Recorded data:
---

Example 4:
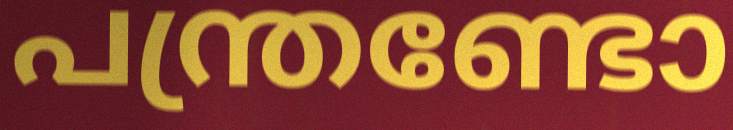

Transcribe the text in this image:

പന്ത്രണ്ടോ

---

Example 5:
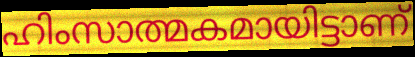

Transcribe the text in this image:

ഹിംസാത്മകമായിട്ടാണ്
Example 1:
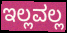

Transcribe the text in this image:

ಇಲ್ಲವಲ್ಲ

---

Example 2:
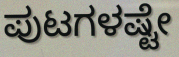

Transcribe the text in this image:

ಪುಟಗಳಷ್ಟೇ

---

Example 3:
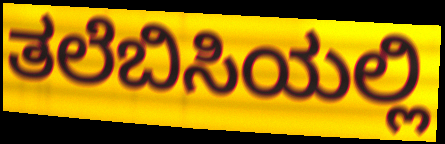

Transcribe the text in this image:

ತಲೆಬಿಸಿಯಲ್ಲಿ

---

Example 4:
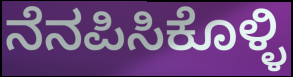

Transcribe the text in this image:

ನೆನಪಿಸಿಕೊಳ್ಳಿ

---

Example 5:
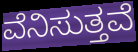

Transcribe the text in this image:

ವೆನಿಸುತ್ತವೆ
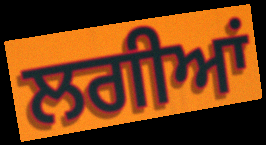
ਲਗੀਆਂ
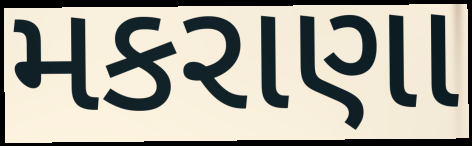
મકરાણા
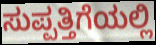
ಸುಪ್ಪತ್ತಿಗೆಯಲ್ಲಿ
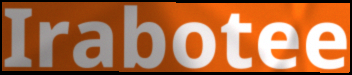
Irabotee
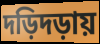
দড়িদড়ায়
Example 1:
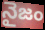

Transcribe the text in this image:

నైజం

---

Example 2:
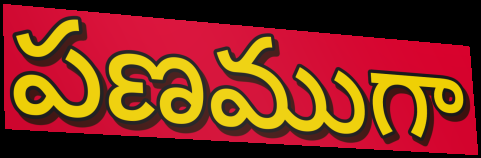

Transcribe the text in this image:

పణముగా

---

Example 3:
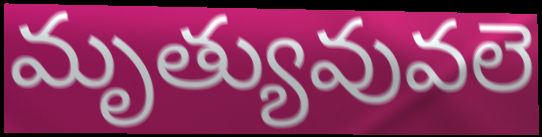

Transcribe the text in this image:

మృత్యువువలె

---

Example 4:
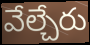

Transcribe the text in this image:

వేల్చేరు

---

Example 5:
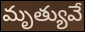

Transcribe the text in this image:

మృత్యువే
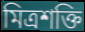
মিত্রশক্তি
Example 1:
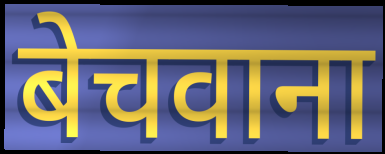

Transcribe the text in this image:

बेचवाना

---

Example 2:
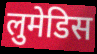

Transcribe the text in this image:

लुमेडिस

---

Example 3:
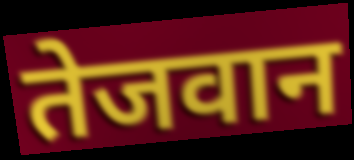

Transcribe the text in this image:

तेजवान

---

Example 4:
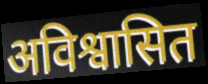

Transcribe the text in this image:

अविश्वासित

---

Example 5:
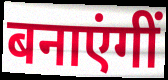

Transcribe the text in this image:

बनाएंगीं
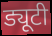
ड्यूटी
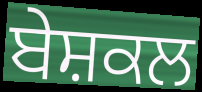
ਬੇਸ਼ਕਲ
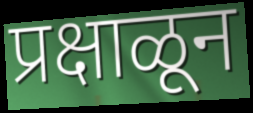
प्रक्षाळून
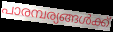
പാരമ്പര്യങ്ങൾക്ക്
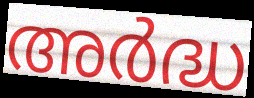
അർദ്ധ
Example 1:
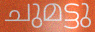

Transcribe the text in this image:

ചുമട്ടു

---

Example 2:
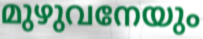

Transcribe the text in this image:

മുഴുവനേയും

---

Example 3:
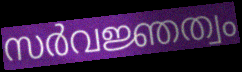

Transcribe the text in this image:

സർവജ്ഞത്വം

__Description of the task__
Repeat the records above exactly, leaving out the pictures.

__Task answer__
---

Example 4:

Transcribe the text in this image:

പന്ത്രണ്ടോ

---

Example 5:

Transcribe the text in this image:

ഹിംസാത്മകമായിട്ടാണ്
Example 1:

Transcribe the text in this image:

ಇಲ್ಲವಲ್ಲ

---

Example 2:

Transcribe the text in this image:

ಪುಟಗಳಷ್ಟೇ

---

Example 3:

Transcribe the text in this image:

ತಲೆಬಿಸಿಯಲ್ಲಿ

---

Example 4:

Transcribe the text in this image:

ನೆನಪಿಸಿಕೊಳ್ಳಿ

---

Example 5:

Transcribe the text in this image:

ವೆನಿಸುತ್ತವೆ
ਲਗੀਆਂ
મકરાણા
ಸುಪ್ಪತ್ತಿಗೆಯಲ್ಲಿ
Irabotee
দড়িদড়ায়
Example 1:

Transcribe the text in this image:

నైజం

---

Example 2:

Transcribe the text in this image:

పణముగా

---

Example 3:

Transcribe the text in this image:

మృత్యువువలె

---

Example 4:

Transcribe the text in this image:

వేల్చేరు

---

Example 5:

Transcribe the text in this image:

మృత్యువే
মিত্রশক্তি
Example 1:

Transcribe the text in this image:

बेचवाना

---

Example 2:

Transcribe the text in this image:

लुमेडिस

---

Example 3:

Transcribe the text in this image:

तेजवान

---

Example 4:

Transcribe the text in this image:

अविश्वासित

---

Example 5:

Transcribe the text in this image:

बनाएंगीं
ड्यूटी
ਬੇਸ਼ਕਲ
प्रक्षाळून
പാരമ്പര്യങ്ങൾക്ക്
അർദ്ധ
Example 1:

Transcribe the text in this image:

ചുമട്ടു

---

Example 2:

Transcribe the text in this image:

മുഴുവനേയും

---

Example 3:

Transcribe the text in this image:

സർവജ്ഞത്വം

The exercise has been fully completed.